Yakov Hallil, The Mayan Language has been Decoded, 1962. Image: The Lumière Brothers Center for Photogtaphy, Moscow.

Working Group (2013-2017)

Historicizing Big Data

Since the late twentieth century, huge databases have become a ubiquitous feature of science, and Big Data has become a buzzword for describing an ostensibly new and distinctive mode of knowledge production. Some observers have even suggested that Big Data has introduced a new epistemology of science: one in which data-gathering and knowledge production phases are more explicitly separate than they have been in the past. It is vitally important not only to reconstruct a history of "data" in the longue durée (extending from the early modern period to the present), but also to critically examine historical claims about the distinctiveness of modern data practices and epistemologies.
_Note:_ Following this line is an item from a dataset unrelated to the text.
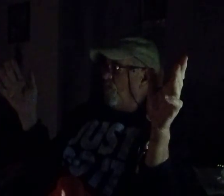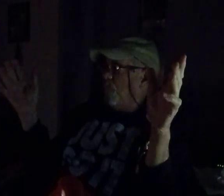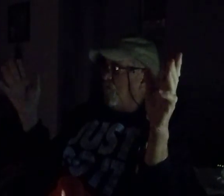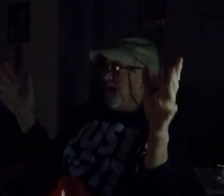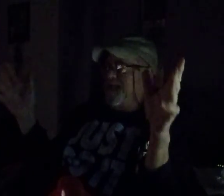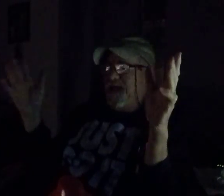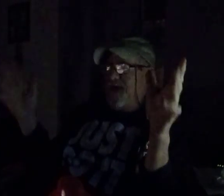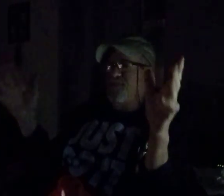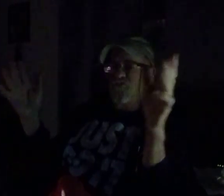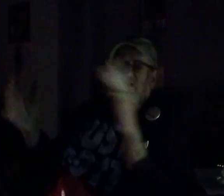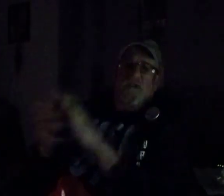What, is a journalist?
The central themes of this Working Group—the epistemology, practice, material culture, and political economy of data—are understood as overlapping, interrelated categories. Together they form the basic, necessary components for historicizing the emergence of modern data-driven science, but they are not meant to be explored in isolation. We take for granted, for example, that a history of data depends on an understanding of the material culture—the tools and technologies used to collect, store, and analyze data—that makes data-driven science possible. More than that, data is immanent to the practices and technologies that support it: not only are epistemologies of data embodied in tools and machines, but in a concrete sense data itself cannot exist apart from them. This precise relationship between technologies, practices, and epistemologies is complex. Big Data is often, for example, associated with the era of computer databases, but this association potentially overlooks important continuities with data practices stretching back to the eighteenth century and earlier. The very notion of size—of "bigness"—is also contingent on historical factors that need to be contextualized and problematized. We are therefore interested in exploring the material cultures and practices of data in a broad historical context, including the development of information processing technologies (whether paper-based or mechanical), and also in historicizing the relationships between collections of physical objects and collections of data. Additionally, attention must be paid to visualizations and representations of data (graphs, images, printouts, etc.), both as working tools and also as means of communication.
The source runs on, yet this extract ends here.